For plot – I just tried to figure out where I want to end the story. For the theme, I came up with a few basis questions and tried to answer them along the way.
The characters evolved along the way. One of the first edits was to go back and delete anything that seemed out of place after the story was done. For example, I had a whole scene where Gary outwits a couple of badgers he grew up with, but the cleverness did not seem to match his personality and in the end, we deleted it. We left all of the manipulating to Jenny.
•If you could meet your characters, what would you say to them?
Well Gary is a guy you go out for beer and wings with. Being from Canada we would probably talk hockey!
•Do you have a favourite character that you have written? If so, who? And what makes them so special.
I love Jenny, she comes across so smart and confident. A big picture thinker. I also love that she is motivated out of her love for others and not for and selfish gain.
•Has writing and publishing a book changed the way you see yourself?
I was a little surprised how much I love writing stories. The biggest change is that I would love for this to be my full-time job.
•What do the words “literary success” mean to you? How do you picture it?
Success would be that people love the book so much they have to tell their friends and family to read it. That and a Pixar movie deal would be great.
•Who has been the biggest supporter of your writing?
My family and my editor.
•Are you working on anything at the present you would like to share with your readers about?

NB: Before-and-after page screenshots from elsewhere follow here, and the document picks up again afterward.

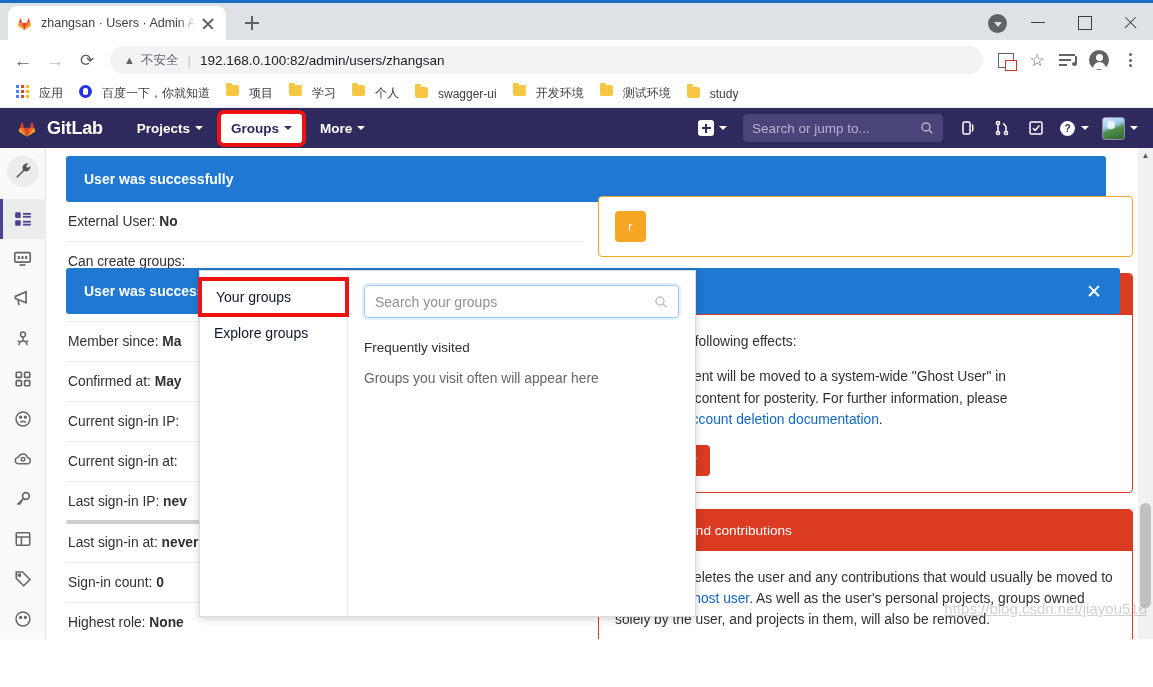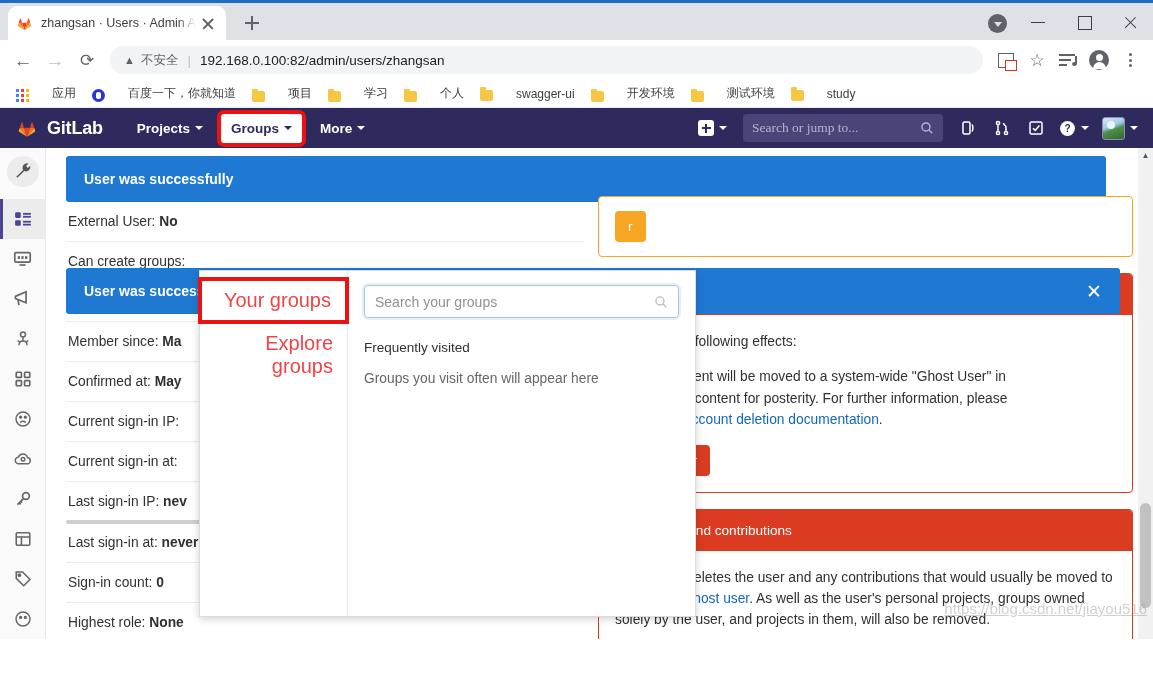--- a/index.html
+++ b/index.html
@@ -118,7 +118,7 @@
     padding: 0 10px; gap: 4px; font-size: 12px; color: #3c4043;
     border-bottom: 1px solid #e8eaed;
   }
-  .bm { display: flex; align-items: flex-end; gap: 23px; padding: 3px 6px; border-radius: 4px; white-space: nowrap; }
+  .bm { display: flex; align-items: flex-start; gap: 10px; padding: 3px 6px; border-radius: 4px; white-space: nowrap; }
   .bm-folder {
     width: 13px; height: 11px; background: #f6c744; border-radius: 1px 2px 2px 2px; position: relative; flex:0 0 13px;
   }

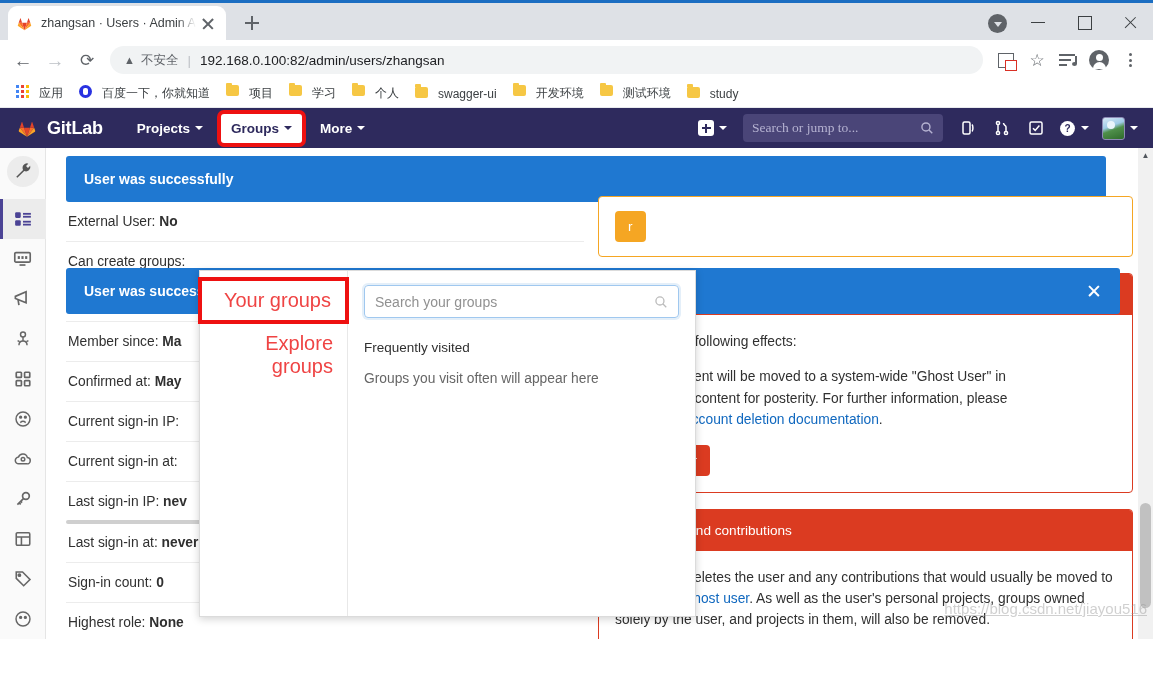--- a/index.html
+++ b/index.html
@@ -166,7 +166,7 @@
     display: flex; align-items: center; padding: 0 9px; gap: 6px;
     font-size: 13.5px; color: #b5b2d1; margin: 0 6px;
   }
-  .gl-search .sp { flex: 1; font-family: Liberation Serif, serif; }
+  .gl-search .sp { flex: 1; }
   .gl-ic { width: 30px; height: 30px; display:flex; align-items:center; justify-content:center; color:#fff; }
   .gl-avatar {
     width: 23px; height: 23px; border-radius: 3px; overflow: hidden;

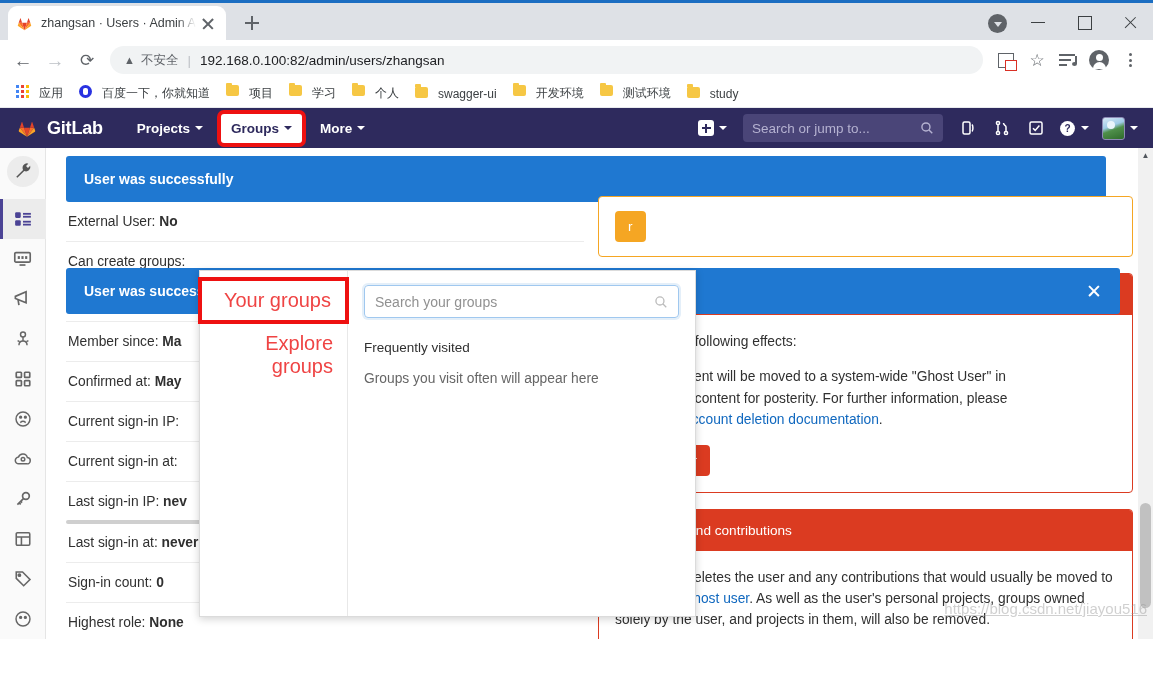--- a/index.html
+++ b/index.html
@@ -250,7 +250,7 @@
     box-shadow: 0 2px 8px rgba(0,0,0,.18); display: flex; z-index: 30;
   }
   .dd-left { width: 148px; flex: 0 0 148px; border-right: 1px solid #e8e8e8; padding-top: 10px; }
-  .dd-tab { font-size: 20px; color: #ef4444; padding: 8px 14px; text-align: right; }
+  .dd-tab { font-size: 14px; color: #0f172a; padding: 8px 14px; }
   .dd-tab.highlight {
     box-shadow: 0 0 0 4px #ee1111; background: #fff; position: relative; z-index: 2;
     margin: 0 2px 4px 2px;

Sequel! I am about a third of the way through writing the sequel. It starts off right where Unmasked left off and explores some of the consequences of what happened. Maybe a little darker than the first one, digging into themes of depression and anxiety. Of course, some fun-loving adventures where Gary gets into trouble. There is a clue in the epilogue of Unmasked as to who he might need to become next. Should be fun!
•When a reader finishes this book, what do you hope they will have found or realised through the story?
I hope they discover an exciting new writer and realize they are dying to read the sequel!
Really, I just hope they enjoy the book. There are so many great books to choose from that fact that the read mine, I just hope I was up to the task and gave them something that they loved.
Tea or Coffee
Wild animals or Pet animals
Paperback or e-book
Comedy or Drama
Morning person or Night owl
Movie or Book
Reading or Writing
•And lastly, what advice would you like to give to a new writer, someone who is just starting out?
Write what you love and be humble about asking people to read your work and give you feedback. Your writing will always look great to you but a fresh set of eyes will see how you can make it better.
Thank you Jenifer for giving your time.
All the best for your future projects.